● Data provided
━━━━━━━━━━━━━━━━━━━━━━━━━━━━━━
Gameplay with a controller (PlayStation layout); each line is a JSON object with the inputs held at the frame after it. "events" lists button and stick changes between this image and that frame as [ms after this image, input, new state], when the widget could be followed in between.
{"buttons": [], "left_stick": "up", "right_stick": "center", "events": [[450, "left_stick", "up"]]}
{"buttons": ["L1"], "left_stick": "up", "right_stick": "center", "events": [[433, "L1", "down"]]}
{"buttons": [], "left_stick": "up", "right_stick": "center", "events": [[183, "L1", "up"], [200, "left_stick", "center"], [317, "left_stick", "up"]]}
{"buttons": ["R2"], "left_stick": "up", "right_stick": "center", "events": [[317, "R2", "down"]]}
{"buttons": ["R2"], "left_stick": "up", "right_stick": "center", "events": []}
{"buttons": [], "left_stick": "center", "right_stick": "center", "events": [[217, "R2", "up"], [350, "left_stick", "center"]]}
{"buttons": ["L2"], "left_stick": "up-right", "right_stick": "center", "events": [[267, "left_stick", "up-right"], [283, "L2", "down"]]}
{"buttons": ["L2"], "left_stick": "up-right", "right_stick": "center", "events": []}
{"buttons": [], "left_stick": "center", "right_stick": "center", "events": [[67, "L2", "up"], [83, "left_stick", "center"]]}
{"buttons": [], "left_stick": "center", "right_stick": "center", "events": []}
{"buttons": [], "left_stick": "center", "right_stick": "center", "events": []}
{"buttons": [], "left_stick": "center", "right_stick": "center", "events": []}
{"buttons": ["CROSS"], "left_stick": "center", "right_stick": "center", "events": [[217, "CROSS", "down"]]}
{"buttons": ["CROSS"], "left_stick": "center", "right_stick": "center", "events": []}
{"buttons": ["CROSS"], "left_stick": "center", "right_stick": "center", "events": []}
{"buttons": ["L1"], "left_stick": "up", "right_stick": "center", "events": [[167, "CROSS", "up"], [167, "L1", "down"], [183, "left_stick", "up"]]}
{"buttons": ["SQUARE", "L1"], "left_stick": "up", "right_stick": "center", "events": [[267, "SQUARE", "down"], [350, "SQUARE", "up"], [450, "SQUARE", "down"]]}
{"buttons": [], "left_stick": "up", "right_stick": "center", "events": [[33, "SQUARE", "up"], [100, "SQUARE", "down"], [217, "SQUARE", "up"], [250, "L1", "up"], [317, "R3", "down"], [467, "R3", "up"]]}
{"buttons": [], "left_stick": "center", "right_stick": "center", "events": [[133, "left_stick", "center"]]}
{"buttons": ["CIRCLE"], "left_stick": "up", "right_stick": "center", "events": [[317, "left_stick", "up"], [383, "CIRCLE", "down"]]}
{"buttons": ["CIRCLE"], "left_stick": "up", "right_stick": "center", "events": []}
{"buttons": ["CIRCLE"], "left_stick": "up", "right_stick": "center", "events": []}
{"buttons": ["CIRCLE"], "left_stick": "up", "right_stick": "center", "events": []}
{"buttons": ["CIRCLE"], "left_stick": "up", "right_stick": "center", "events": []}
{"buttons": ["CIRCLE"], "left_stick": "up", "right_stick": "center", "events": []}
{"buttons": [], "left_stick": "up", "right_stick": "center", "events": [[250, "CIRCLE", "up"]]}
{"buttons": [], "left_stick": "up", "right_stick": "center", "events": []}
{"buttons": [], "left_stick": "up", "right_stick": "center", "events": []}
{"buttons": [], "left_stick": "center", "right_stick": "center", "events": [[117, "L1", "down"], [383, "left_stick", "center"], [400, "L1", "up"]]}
━━━━━━━━━━━━━━━━━━━━━━━━━━━━━━
● What is needed
Give only a number, namely how many lines in the entries above hold the word "SQUARE".

● The completed task
2